> [Problem requirements] Find every line in the entries that holds the string "picture" and report it.

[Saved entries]
----
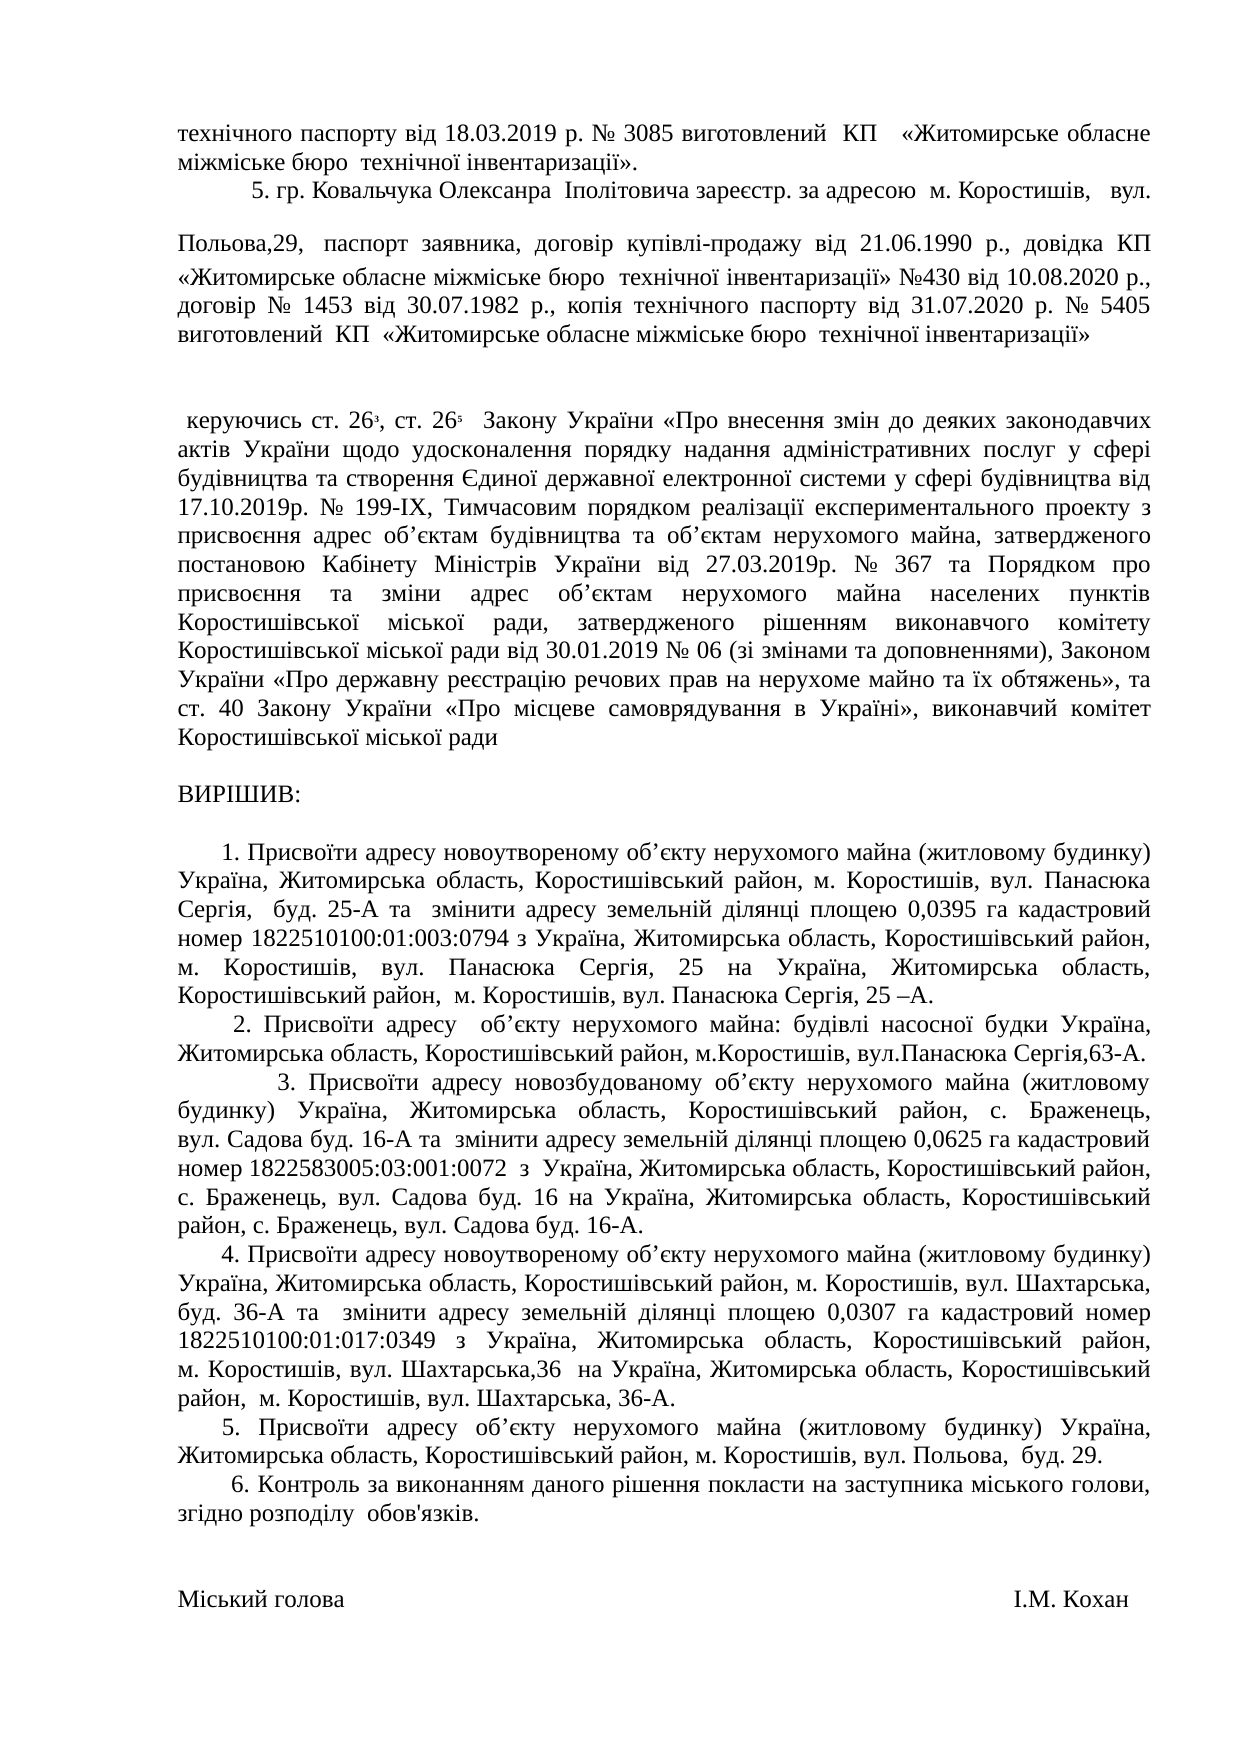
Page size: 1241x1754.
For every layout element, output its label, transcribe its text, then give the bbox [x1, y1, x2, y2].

text ВИРІШИВ: [177, 779, 1152, 808]
text 6. Контроль за виконанням даного рішення покласти на заступника міського голови, згідно розподілу обов'язків. [177, 1469, 1152, 1527]
text 2. Присвоїти адресу об’єкту нерухомого майна: будівлі насосної будки Україна, Житомирська область, Коростишівський район, м.Коростишів, вул.Панасюка Сергія,63-А. [177, 1009, 1152, 1067]
subtitle 5. гр. Ковальчука Олексанра Іполітовича зареєстр. за адресою м. Коростишів, вул. Польова,29, паспорт заявника, договір купівлі-продажу від 21.06.1990 р., довідка КП «Житомирське обласне міжміське бюро технічної інвентаризації» №430 від 10.08.2020 р., договір № 1453 від 30.07.1982 р., копія технічного паспорту від 31.07.2020 р. № 5405 виготовлений КП «Житомирське обласне міжміське бюро технічної інвентаризації» [177, 176, 1152, 348]
text 3. Присвоїти адресу новозбудованому об’єкту нерухомого майна (житловому будинку) Україна, Житомирська область, Коростишівський район, с. Браженець, вул. Садова буд. 16-А та змінити адресу земельній ділянці площею 0,0625 га кадастровий номер 1822583005:03:001:0072 з Україна, Житомирська область, Коростишівський район, с. Браженець, вул. Садова буд. 16 на Україна, Житомирська область, Коростишівський район, с. Браженець, вул. Садова буд. 16-А. [177, 1067, 1152, 1239]
text 4. Присвоїти адресу новоутвореному об’єкту нерухомого майна (житловому будинку) Україна, Житомирська область, Коростишівський район, м. Коростишів, вул. Шахтарська, буд. 36-А та змінити адресу земельній ділянці площею 0,0307 га кадастровий номер 1822510100:01:017:0349 з Україна, Житомирська область, Коростишівський район, м. Коростишів, вул. Шахтарська,36 на Україна, Житомирська область, Коростишівський район, м. Коростишів, вул. Шахтарська, 36-А. [177, 1239, 1152, 1412]
text 1. Присвоїти адресу новоутвореному об’єкту нерухомого майна (житловому будинку) Україна, Житомирська область, Коростишівський район, м. Коростишів, вул. Панасюка Сергія, буд. 25-А та змінити адресу земельній ділянці площею 0,0395 га кадастровий номер 1822510100:01:003:0794 з Україна, Житомирська область, Коростишівський район, м. Коростишів, вул. Панасюка Сергія, 25 на Україна, Житомирська область, Коростишівський район, м. Коростишів, вул. Панасюка Сергія, 25 –А. [177, 837, 1152, 1009]
text Міський голова І.М. Кохан [177, 1584, 1152, 1613]
list керуючись ст. 26-3, ст. 26-5 Закону України «Про внесення змін до деяких законодавчих актів України щодо удосконалення порядку надання адміністративних послуг у сфері будівництва та створення Єдиної державної електронної системи у сфері будівництва від 17.10.2019р. № 199-ІХ, Тимчасовим порядком реалізації експериментального проекту з присвоєння адрес об’єктам будівництва та об’єктам нерухомого майна, затвердженого постановою Кабінету Міністрів України від 27.03.2019р. № 367 та Порядком про присвоєння та зміни адрес об’єктам нерухомого майна населених пунктів Коростишівської міської ради, затвердженого рішенням виконавчого комітету Коростишівської міської ради від 30.01.2019 № 06 (зі змінами та доповненнями), Законом України «Про державну реєстрацію речових прав на нерухоме майно та їх обтяжень», та ст. 40 Закону України «Про місцеве самоврядування в Україні», виконавчий комітет Коростишівської міської ради [177, 406, 1152, 751]
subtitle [177, 118, 1152, 176]
text 5. Присвоїти адресу об’єкту нерухомого майна (житловому будинку) Україна, Житомирська область, Коростишівський район, м. Коростишів, вул. Польова, буд. 29. [177, 1412, 1152, 1469]
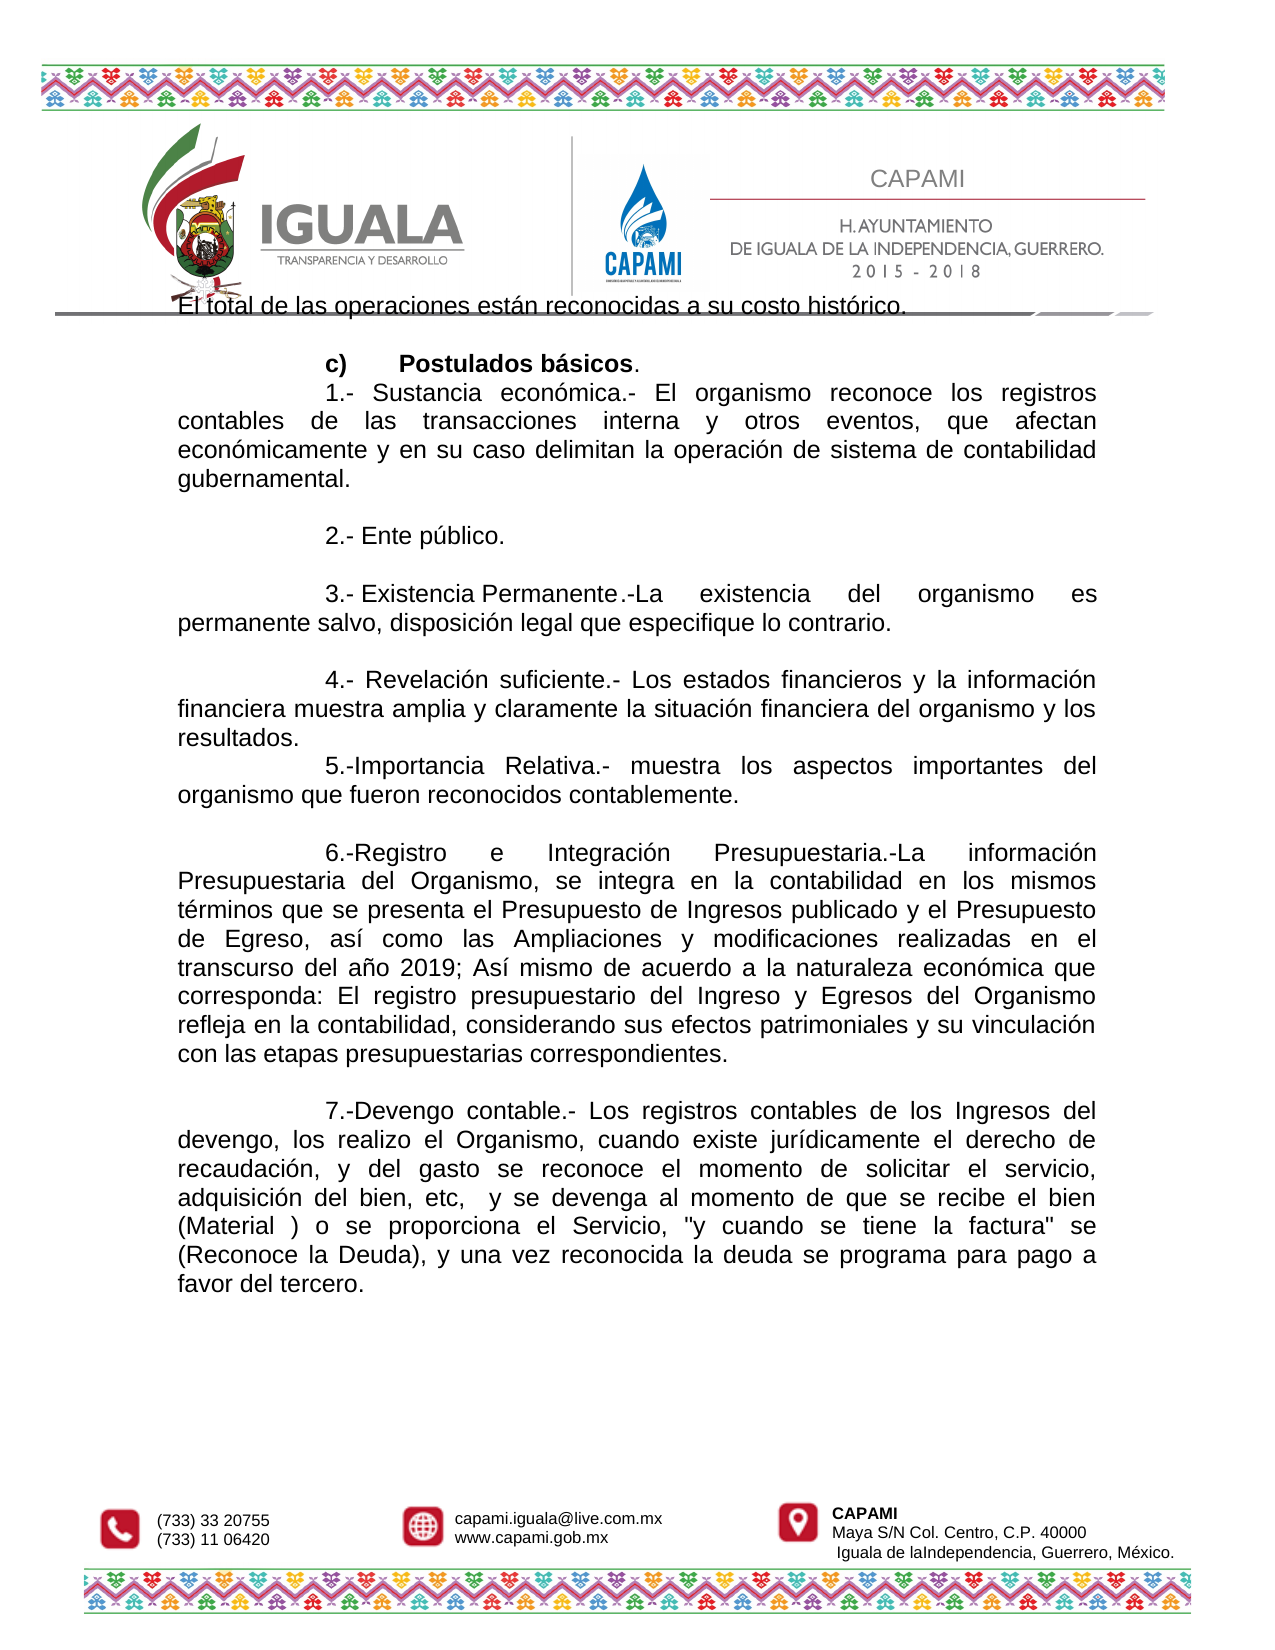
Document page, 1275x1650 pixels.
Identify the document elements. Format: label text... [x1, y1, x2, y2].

picture [398, 1499, 450, 1552]
text 7.-Devengo contable.- Los registros contables de los Ingresos del devengo, los realizo el Organismo, cuando existe jurídicamente el derecho de recaudación, y del gasto se reconoce el momento de solicitar el servicio, adquisición del bien, etc, y se devenga al momento de que se recibe el bien (Material ) o se proporciona el Servicio, "y cuando se tiene la factura" se (Reconoce la Deuda), y una vez reconocida la deuda se programa para pago a favor del tercero. [177, 1096, 1098, 1298]
text 5.-Importancia Relativa.- muestra los aspectos importantes del organismo que fueron reconocidos contablemente. [177, 751, 1098, 838]
text El total de las operaciones están reconocidas a su costo histórico. [177, 291, 1098, 349]
text 2.- Ente público. [177, 521, 1098, 550]
picture [775, 1499, 821, 1545]
text 1.- Sustancia económica.- El organismo reconoce los registros contables de las transacciones interna y otros eventos, que afectan económicamente y en su caso delimitan la operación de sistema de contabilidad gubernamental. [177, 378, 1098, 493]
text 6.-Registro e Integración Presupuestaria.-La información Presupuestaria del Organismo, se integra en la contabilidad en los mismos términos que se presenta el Presupuesto de Ingresos publicado y el Presupuesto de Egreso, así como las Ampliaciones y modificaciones realizadas en el transcurso del año 2019; Así mismo de acuerdo a la naturaleza económica que corresponda: El registro presupuestario del Ingreso y Egresos del Organismo refleja en la contabilidad, considerando sus efectos patrimoniales y su vinculación con las etapas presupuestarias correspondientes. [177, 838, 1098, 1068]
picture [91, 1499, 146, 1560]
text c) Postulados básicos. [177, 349, 1098, 378]
picture [83, 1562, 1192, 1614]
text 4.- Revelación suficiente.- Los estados financieros y la información financiera muestra amplia y claramente la situación financiera del organismo y los resultados. [177, 665, 1098, 751]
text 3.- Existencia Permanente .-La existencia del organismo es permanente salvo, disposición legal que especifique lo contrario. [177, 579, 1098, 665]
picture [41, 58, 1165, 324]
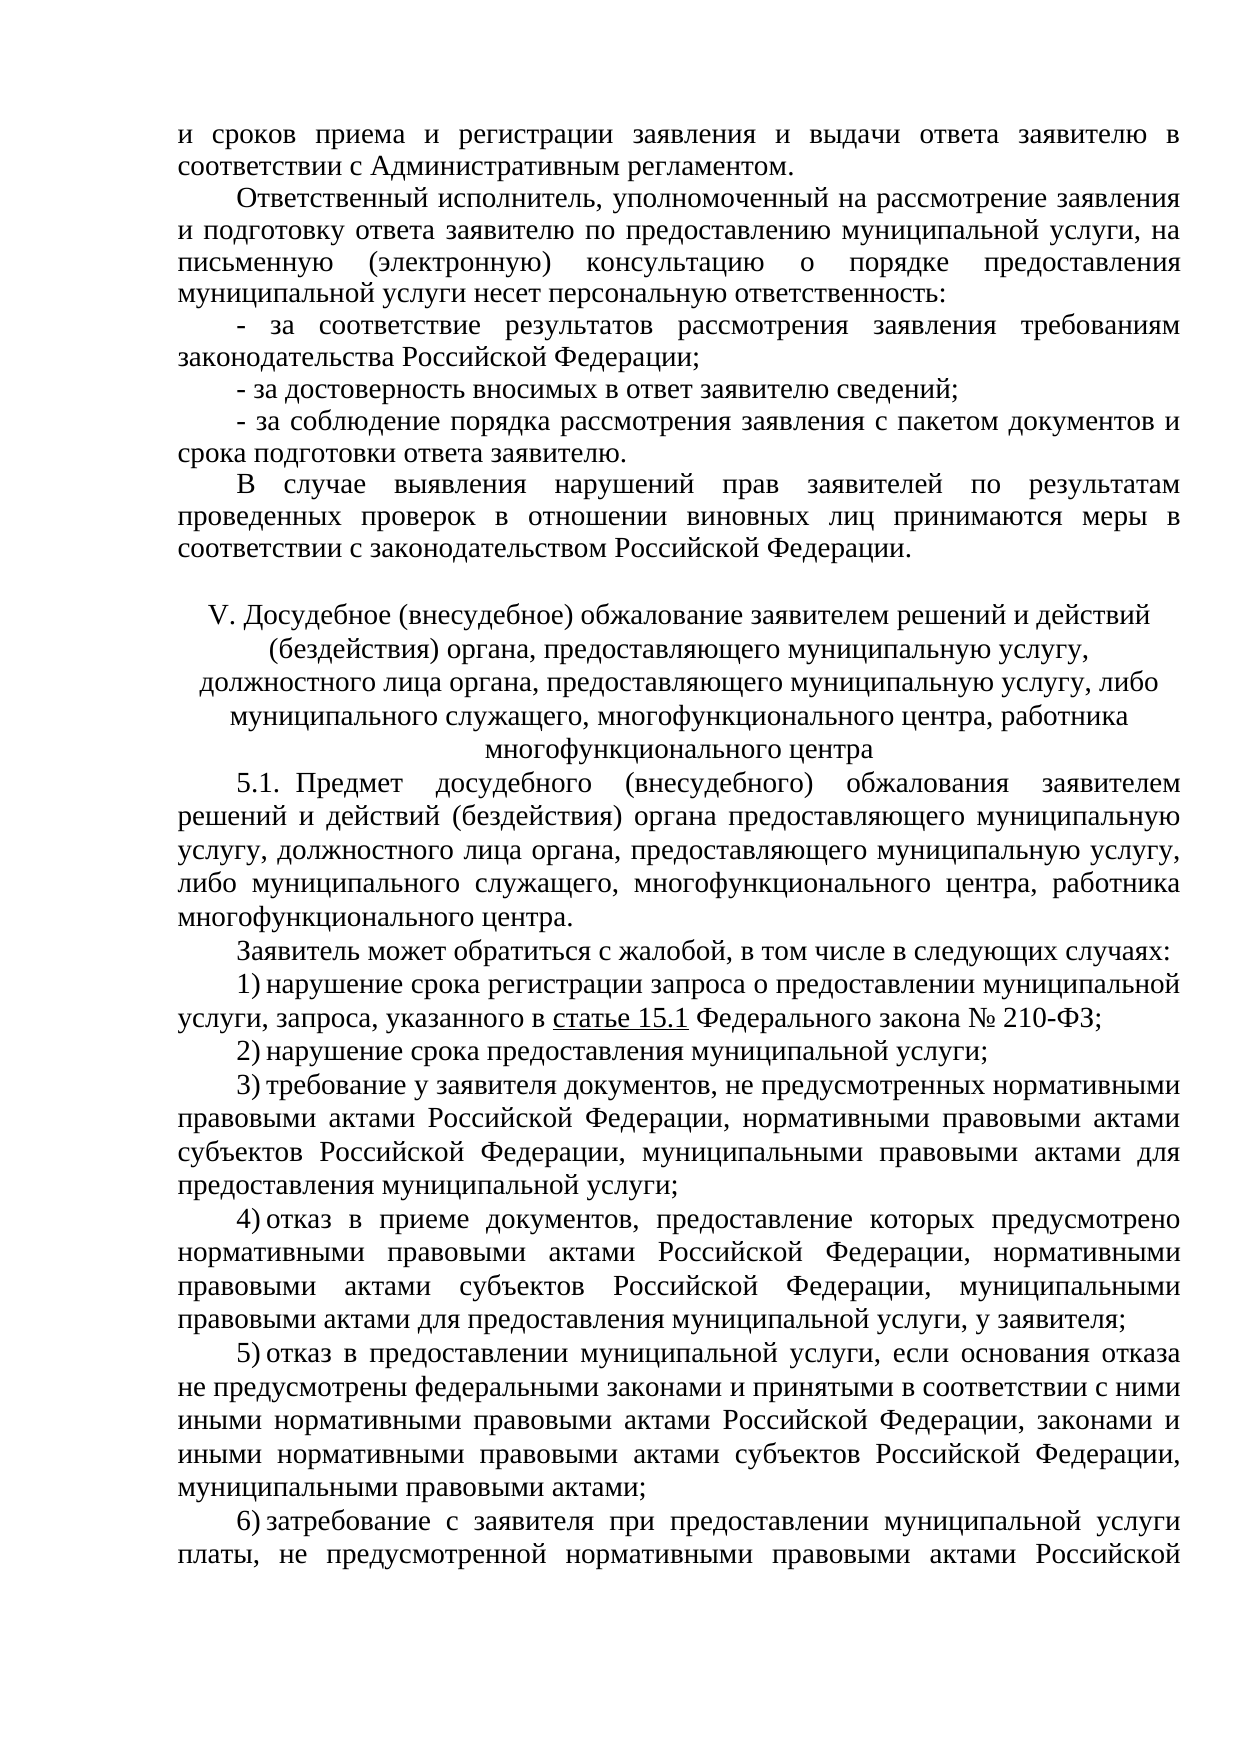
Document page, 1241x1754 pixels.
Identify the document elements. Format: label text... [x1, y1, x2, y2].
----
> [Solution for this problem]
picture [398, 1499, 450, 1552]
picture [775, 1499, 821, 1545]
picture [91, 1499, 146, 1560]
picture [83, 1562, 1192, 1614]
picture [41, 58, 1165, 324]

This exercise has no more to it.